# [DIRECTIVE]
Look below for the line containing "NFL Jerseys, MLB"; from there through the line containing "Latest products", both lines included, please set down each line exactly and nothing else.

# [Excerpts from a dataset]
────────────────────────────────────────

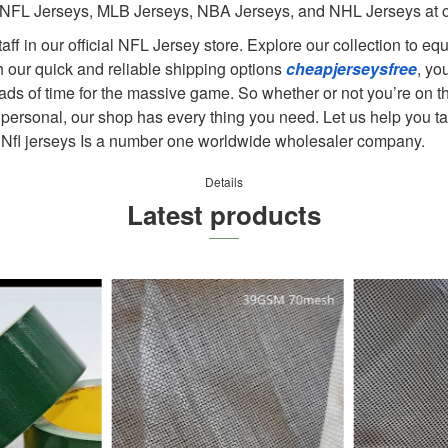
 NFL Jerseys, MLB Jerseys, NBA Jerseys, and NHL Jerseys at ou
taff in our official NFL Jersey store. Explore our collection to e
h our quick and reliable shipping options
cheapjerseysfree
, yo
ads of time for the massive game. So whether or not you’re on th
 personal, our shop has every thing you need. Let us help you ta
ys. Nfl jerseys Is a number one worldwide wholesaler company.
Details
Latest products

────────────────────────────────────────

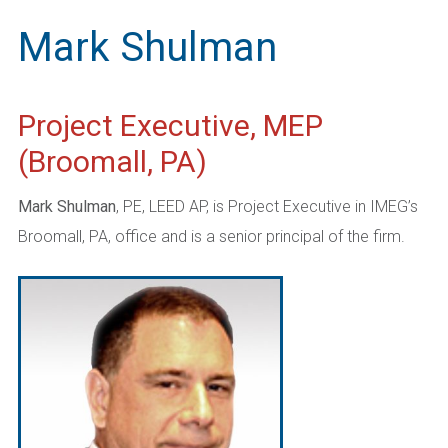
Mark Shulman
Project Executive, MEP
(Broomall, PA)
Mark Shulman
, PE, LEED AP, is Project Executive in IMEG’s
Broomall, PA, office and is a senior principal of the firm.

────────────────────────────────────────

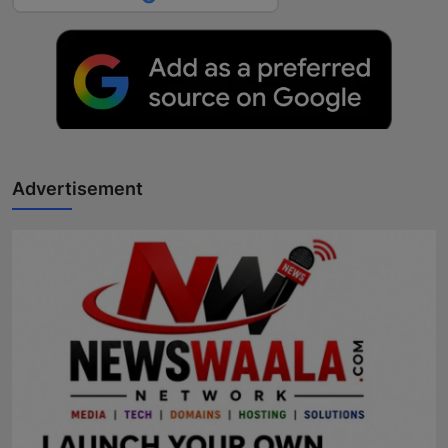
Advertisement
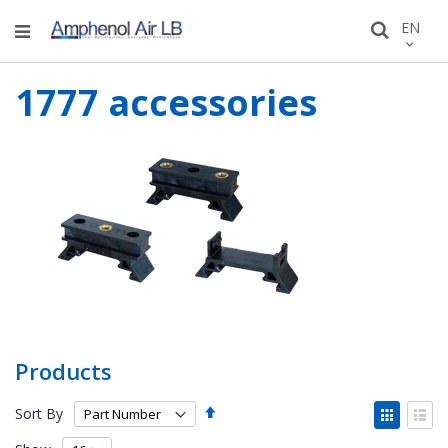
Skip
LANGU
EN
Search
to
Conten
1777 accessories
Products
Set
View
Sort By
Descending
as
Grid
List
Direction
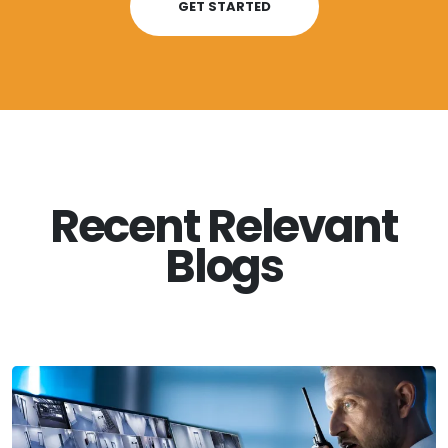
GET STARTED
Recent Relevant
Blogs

────────────────────────────────────────

# [ANSWER TO THE EXERCISE]
 NFL Jerseys, MLB Jerseys, NBA Jerseys, and NHL Jerseys at ou
taff in our official NFL Jersey store. Explore our collection to e
h our quick and reliable shipping options
cheapjerseysfree
, yo
ads of time for the massive game. So whether or not you’re on th
 personal, our shop has every thing you need. Let us help you ta
ys. Nfl jerseys Is a number one worldwide wholesaler company.
Details
Latest products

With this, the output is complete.